▶ **READING TEXT**:
SEATTLE – One team gave up eight runs in a loss. The other team scored eight runs in a win. And their two different outcomes have left them tied for the second wild-card spot in the American League.
Once 11 games back for that spot in mid-June, the Oakland A’s have been on a torrid run of wins and quality baseball since then, devouring the Mariners’ lead for that postseason spot. A decisive 8-3 win over the Blue Jays at the Coliseum improved the A’s record to 64-46.
Meanwhile, Seattle was slogging its way through a lackluster 8-3 drubbing by the Astros on a gorgeous afternoon at Safeco Field, resulting in a second consecutive series loss and falling to 63-45. It was the Mariners’ 13th loss in their past 20 games.
“We need to play better baseball,” manager Scott Servais said. “I’m not worried about really anyone else right now. We need to get back to playing like we are capable of playing. It hasn’t happened recently.”
An Astros lineup without Jose Altuve, Carlos Correa and George Springer – all dealing with injuries – roughed up Seattle starter Wade LeBlanc and reliever Nick Vincent for all of its runs. The Mariners lineup, which was without Kyle Seager (paternity leave) and Ryon Healy (lower back stiffness), failed to score more than three runs in a game for the 16th time since July 1.
“No excuses,” Servais said. “They didn’t have their full squad out there either. But they found a way to get it done. We’ve got to wash this one away and get back to winning series.”
Since June 14, the A’s have rolled to a 29-10 record to push themselves even with Seattle. During that same span, the M’s have gone 19-20, and 10-14 since July 1. An offense that’s averaging just more than three runs per game is showing only minimal signs of finding some life.
“We’ve got to do more offensively,” Servais said. “We’ve certainly got the talent in here to do it. We’ve done it for stretches before. But it has to start here with the next series.”
The Mariners had pulled within three games of the Astros in the A.L. West standings with Monday night’s 2-0 shutout win. But Houston outscored them 13-5 over the next two games to push the lead back to five games and serve a reminder about the pecking order in the division.
“It was a tough series,” Servais said. “After winning the first game, you feel pretty good about where we were at. But the next two nights, we just didn’t get it done. We’ve got back into winning-the-series mode. You hear me talk often about that’s goal. You have to win them. And when you win the first game and lost the next couple, it’s a pit in your stomach.”

▶ **DATASET EXCERPTS**:
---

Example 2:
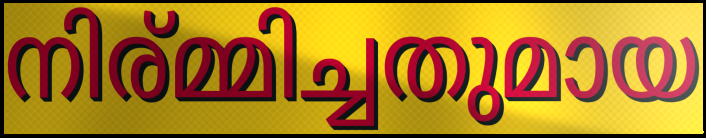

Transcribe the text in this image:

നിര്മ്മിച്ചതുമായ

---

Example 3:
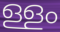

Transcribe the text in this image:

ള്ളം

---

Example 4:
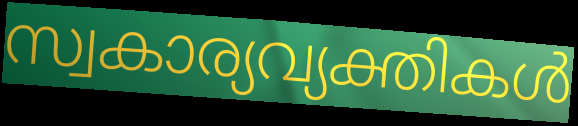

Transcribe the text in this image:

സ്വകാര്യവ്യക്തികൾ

==

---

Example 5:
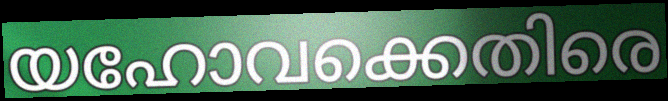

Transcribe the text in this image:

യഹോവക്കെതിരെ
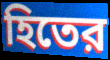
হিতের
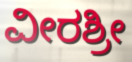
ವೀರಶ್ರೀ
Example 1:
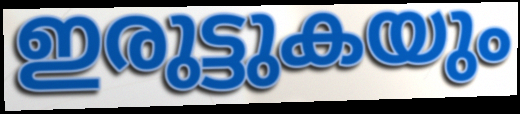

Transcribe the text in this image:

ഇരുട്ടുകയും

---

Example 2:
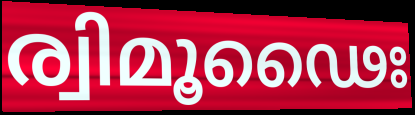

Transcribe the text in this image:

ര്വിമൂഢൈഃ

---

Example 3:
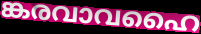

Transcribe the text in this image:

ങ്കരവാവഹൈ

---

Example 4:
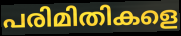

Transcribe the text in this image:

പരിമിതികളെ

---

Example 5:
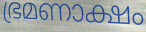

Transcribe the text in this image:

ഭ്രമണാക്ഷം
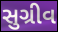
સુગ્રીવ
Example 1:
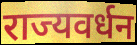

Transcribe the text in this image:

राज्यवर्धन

* * *

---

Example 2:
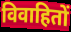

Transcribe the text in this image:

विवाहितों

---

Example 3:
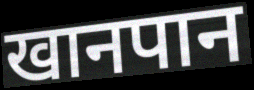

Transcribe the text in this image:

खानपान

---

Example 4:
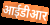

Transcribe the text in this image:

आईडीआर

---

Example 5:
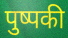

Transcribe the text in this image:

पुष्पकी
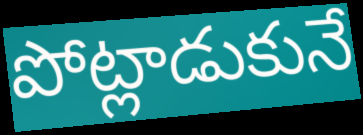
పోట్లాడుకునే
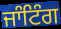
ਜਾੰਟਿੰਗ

▶ **TO BE DONE**:
1. Answer each question from the Mariners article.
(a) What record did the A's reach with their win over the Blue Jays?
(b) Which two players was the Mariners lineup without, and for what reason was each absent?
(c) What record have the A's compiled since June 14?
2. Retype the Mariners article from "Once 11 games" to "record to 64-46.", changing nothing.

▶ **ANSWERS TO EACH TASK**:
1.
(a) 64-46
(b) Kyle Seager, who was on paternity leave, and Ryon Healy, who had lower back stiffness
(c) 29-10

2.
Once 11 games back for that spot in mid-June, the Oakland A’s have been on a torrid run of wins and quality baseball since then, devouring the Mariners’ lead for that postseason spot. A decisive 8-3 win over the Blue Jays at the Coliseum improved the A’s record to 64-46.